▸ Selected extract:

We first define the hyperparameters to compute the SOAP power spectrum using rascaline.

HYPER_PARAMETERS = {
    "cutoff": 4.0,
    "max_radial": 8,
    "max_angular": 6,
    "atomic_gaussian_width": 0.45,
    "center_atom_weight": 1.0,
    "radial_basis": {"Gto": {}},
    "cutoff_function": {
        "Step": {},
    },
    "radial_scaling": {
        "Willatt2018": {
            "exponent": 5,
            "rate": 1,
            "scale": 3.0,
        },
    },
}

We feed the Hyperparameters into rascaline to compute the SOAP Power spectrum

calculator = SoapPowerSpectrum(**HYPER_PARAMETERS)
R_total_soap = calculator.compute(structures)
# Transform the tensormap to a single block containing a dense representation
R_total_soap.keys_to_samples("species_center")
R_total_soap.keys_to_properties(["species_neighbor_1", "species_neighbor_2"])

# Now we extract the data tensor from the single block
total_atom_soap = []
for structure_i in range(n_structures):
    a_i = R_total_soap.block(0).samples["structure"] == structure_i
    total_atom_soap.append(torch.tensor(R_total_soap.block(0).values[a_i, :]))

total_soap = torch.stack(total_atom_soap)

Step 3: Building a Simple MLP Model

  1. Split the data into Training, Validation and Test

  2. Define the dataloader and the Model Architecture

  3. Define relevant loss functions for training and inference

  4. Define the training loop

  5. Evaluate the model


1) Split the data into Training, Validation and Test

We will first split the data in a 7:1:2 manner, corresponding to train, val and test.

np.random.seed(0)
train_index = np.arange(n_structures)
np.random.shuffle(train_index)
test_mark = int(0.8 * n_structures)
val_mark = int(0.7 * n_structures)
test_index = train_index[test_mark:]
val_index = train_index[val_mark:test_mark]
train_index = train_index[:val_mark]

2) Define the dataloader and the Model Architecture

We will now build a dataloader and dataset to facillitate training the model batchwise

def generate_atomstructure_index(n_atoms_per_structure):
    """Generate a sequence of indices for each atom in the structure.

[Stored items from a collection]
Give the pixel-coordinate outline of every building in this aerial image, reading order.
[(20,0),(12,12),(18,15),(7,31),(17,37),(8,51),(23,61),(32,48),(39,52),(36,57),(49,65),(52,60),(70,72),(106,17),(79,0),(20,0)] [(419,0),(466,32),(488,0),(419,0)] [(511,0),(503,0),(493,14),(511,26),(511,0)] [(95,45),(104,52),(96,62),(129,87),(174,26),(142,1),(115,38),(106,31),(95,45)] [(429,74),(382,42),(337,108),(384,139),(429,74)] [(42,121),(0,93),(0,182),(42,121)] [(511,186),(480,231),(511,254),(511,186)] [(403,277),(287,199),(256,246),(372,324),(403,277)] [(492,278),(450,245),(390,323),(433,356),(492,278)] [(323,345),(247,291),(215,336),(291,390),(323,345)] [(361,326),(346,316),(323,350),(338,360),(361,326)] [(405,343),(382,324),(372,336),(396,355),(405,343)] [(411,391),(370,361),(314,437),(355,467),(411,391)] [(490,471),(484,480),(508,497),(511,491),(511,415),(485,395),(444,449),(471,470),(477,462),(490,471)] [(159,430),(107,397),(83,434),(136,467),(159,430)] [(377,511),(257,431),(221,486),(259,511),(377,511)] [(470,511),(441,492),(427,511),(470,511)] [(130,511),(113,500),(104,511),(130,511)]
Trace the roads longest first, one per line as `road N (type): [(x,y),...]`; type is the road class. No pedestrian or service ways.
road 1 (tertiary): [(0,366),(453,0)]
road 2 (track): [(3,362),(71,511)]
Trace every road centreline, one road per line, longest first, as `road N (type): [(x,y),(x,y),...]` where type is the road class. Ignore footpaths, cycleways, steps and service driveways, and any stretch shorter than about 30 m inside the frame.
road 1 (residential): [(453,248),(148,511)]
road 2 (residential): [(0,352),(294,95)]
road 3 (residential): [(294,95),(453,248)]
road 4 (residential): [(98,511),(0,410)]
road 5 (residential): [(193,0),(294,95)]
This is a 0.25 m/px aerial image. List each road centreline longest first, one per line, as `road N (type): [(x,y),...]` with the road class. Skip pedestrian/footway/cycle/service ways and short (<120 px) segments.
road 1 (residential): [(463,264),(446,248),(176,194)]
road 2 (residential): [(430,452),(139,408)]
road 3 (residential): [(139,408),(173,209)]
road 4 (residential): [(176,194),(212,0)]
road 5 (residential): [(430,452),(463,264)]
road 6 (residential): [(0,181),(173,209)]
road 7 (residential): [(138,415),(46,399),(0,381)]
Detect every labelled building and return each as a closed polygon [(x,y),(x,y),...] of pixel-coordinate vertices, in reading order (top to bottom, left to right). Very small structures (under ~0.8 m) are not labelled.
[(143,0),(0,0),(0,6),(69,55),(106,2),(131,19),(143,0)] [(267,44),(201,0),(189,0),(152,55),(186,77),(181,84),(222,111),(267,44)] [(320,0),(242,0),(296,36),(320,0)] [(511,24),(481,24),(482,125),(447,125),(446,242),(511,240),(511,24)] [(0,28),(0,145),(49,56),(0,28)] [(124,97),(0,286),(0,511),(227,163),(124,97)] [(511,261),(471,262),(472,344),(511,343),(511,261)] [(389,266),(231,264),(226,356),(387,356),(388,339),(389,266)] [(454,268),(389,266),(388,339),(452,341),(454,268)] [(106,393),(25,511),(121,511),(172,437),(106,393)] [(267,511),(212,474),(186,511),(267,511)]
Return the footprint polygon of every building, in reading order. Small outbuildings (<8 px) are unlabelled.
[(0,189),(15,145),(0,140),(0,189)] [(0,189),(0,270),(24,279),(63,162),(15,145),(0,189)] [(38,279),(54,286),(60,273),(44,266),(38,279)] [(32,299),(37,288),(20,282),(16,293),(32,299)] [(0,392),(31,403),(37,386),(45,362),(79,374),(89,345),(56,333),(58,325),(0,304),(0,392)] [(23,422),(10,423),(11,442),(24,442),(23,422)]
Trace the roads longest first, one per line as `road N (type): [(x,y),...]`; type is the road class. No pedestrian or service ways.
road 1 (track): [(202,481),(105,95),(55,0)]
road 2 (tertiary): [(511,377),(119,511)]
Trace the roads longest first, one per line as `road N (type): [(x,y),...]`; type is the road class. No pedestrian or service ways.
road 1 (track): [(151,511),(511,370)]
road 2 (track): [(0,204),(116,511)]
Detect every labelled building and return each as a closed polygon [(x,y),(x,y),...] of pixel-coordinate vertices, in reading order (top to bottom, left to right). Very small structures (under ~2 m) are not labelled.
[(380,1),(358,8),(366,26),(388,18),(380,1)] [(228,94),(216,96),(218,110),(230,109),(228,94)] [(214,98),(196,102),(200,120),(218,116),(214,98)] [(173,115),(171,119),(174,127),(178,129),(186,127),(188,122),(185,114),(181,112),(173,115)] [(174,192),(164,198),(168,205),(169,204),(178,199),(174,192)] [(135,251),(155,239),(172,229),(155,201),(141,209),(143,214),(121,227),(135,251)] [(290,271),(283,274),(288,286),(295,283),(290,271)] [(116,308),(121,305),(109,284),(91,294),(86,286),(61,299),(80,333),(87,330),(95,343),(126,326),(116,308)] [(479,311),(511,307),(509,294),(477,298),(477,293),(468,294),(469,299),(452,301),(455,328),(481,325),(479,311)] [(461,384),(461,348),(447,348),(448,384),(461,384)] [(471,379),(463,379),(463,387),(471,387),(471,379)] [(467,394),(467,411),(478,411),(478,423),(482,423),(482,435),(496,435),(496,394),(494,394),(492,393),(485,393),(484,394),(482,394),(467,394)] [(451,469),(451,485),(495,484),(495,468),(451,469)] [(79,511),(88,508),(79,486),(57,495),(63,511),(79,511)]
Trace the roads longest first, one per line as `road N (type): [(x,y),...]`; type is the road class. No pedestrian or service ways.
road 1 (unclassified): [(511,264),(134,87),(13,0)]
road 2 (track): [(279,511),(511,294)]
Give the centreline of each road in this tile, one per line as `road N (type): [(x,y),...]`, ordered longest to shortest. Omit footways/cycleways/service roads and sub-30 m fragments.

▸ Given instruction 1:
Answer these questions using the SOAP and MLP tutorial:
(a) What value is given for "cutoff" in the hyperparameters?
(b) In what ratio is the data split across train, val and test?
(c) What value is passed to np.random.seed before shuffling?
▸ Given instruction 2: Copy the SOAP and MLP tutorial between "1) Split the" and "train_index = np.arange(n_structures)", inclusive.
▸ Given instruction 3: Write what comes next in the SOAP and MLP tutorial, starting right after its final line.

▸ Written reply 1:
(a) 4.0
(b) 7:1:2
(c) 0

▸ Written reply 2:
1) Split the data into Training, Validation and Test

We will first split the data in a 7:1:2 manner, corresponding to train, val and test.

np.random.seed(0)
train_index = np.arange(n_structures)

▸ Written reply 3:
    The indices correspond to index of the structure that the atom belongs to

    Args:
        n_atoms_per_structure ([array]):
        [Array containing the number of atoms each structure contains]

    Return s:
        [tensor]: [Total index, matching atoms to structure]
    """
    # n_structures = len(n_atoms_per_structure)
    total_index = []
    for i, atoms in enumerate(n_atoms_per_structure):
        indiv_index = torch.zeros(atoms) + i
        total_index.append(indiv_index)
    total_index = torch.hstack(total_index)
    return total_index.long()


class AtomicDataset(Dataset):
    def __init__(self, features, n_atoms_per_structure):
        self.features = features
        self.n_structures = len(n_atoms_per_structure)
        self.n_atoms_per_structure = n_atoms_per_structure
        self.index = generate_atomstructure_index(self.n_atoms_per_structure)
        assert torch.sum(n_atoms_per_structure) == len(features)

    def __len__(self):
        return self.n_structures

    def __getitem__(self, idx):
        if isinstance(idx, list):  # If a list of indexes is given
            feature_indexes = []

            for i in idx:
                feature_indexes.append((self.index == i).nonzero(as_tuple=True)[0])

            feature_indexes = torch.hstack(feature_indexes)

            return (
                self.features[feature_indexes],
                idx,
                generate_atomstructure_index(self.n_atoms_per_structure[idx]),
            )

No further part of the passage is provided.